I wanted a dolly to carry my jon boat from the shed to the pond (and to put in the back of the truck if I carry my jon boat anywhere...).  I went to Gander Mountain to get one of the dollys that clamps on the transom.  They didn't have any in stock, so I went on-line to Cabelas & found them.  Luckily, I read the reviews & saw that they seem to work fine with square end canoes & small/light boats, but with normal-sized jon boats, they seem to wobble a lot & you have to have a second person to balance the boat/dolly combination.

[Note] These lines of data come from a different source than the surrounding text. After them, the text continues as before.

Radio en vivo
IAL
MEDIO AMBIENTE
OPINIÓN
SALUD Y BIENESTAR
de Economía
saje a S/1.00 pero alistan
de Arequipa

So, I decided to make my own.  I went to the hardware store & bought a couple of 2"x8"s and 3 2"x4"s for the frame.  I also bought two big wheelbarrow wheels (10" or 12" - I can't remember) and the bolts/nuts/washers for axles.  I also bought 2 eye screws.

I made the 2"x4" frame long enough to go from the transom up to just past the middle seat.  I used a big pipe to find the balance point of the boat & put the main 2"x8" cross-piece to attach the axles (8" wider than the boat) near that point.  I put a 2"x8" at the back to hold the boat with a space 1" wider than the boat transom and then a 2"x4" crosspiece.  I added other 2"x4" cross pieces to brace it.

I can pick up the back the boat & hold it with one hand.  I then wheel the dolly up under it and put the boat down.  I really don't have to use the tiedown across the boat, but I do...  It is balanced well enough that I can push down a bit on the stern and push it or pick up a bit on the bow & pull it.  It is wide enough that it doesn't wobble, the wheels are wide enough that it stands up pretty good in mud, & it the wheels are tall enough that it can go across small obstacles fairly easy.  It is a little heavier & bigger than I would like (it probably weighs 50 pounds? with treated wood), but it works well.


----------



## FERAL ONE

fine looking rig rip!!! won't be long and little critter will be sayin' take me for a ride daddy!!!


----------



## rip18

Yep, I'm only waiting for her to be big enough to fit in a life jacket...


----------



## westcobbdog

very impressive contraption you built there Rip!


----------



## WOODIE13

Looks like you are ready to get some out of the way spots.  Nice rig.


----------



## Paymaster

Great job!!!!!!!!!


----------



## Nicodemus

Rig like that could come in mighty handy!


----------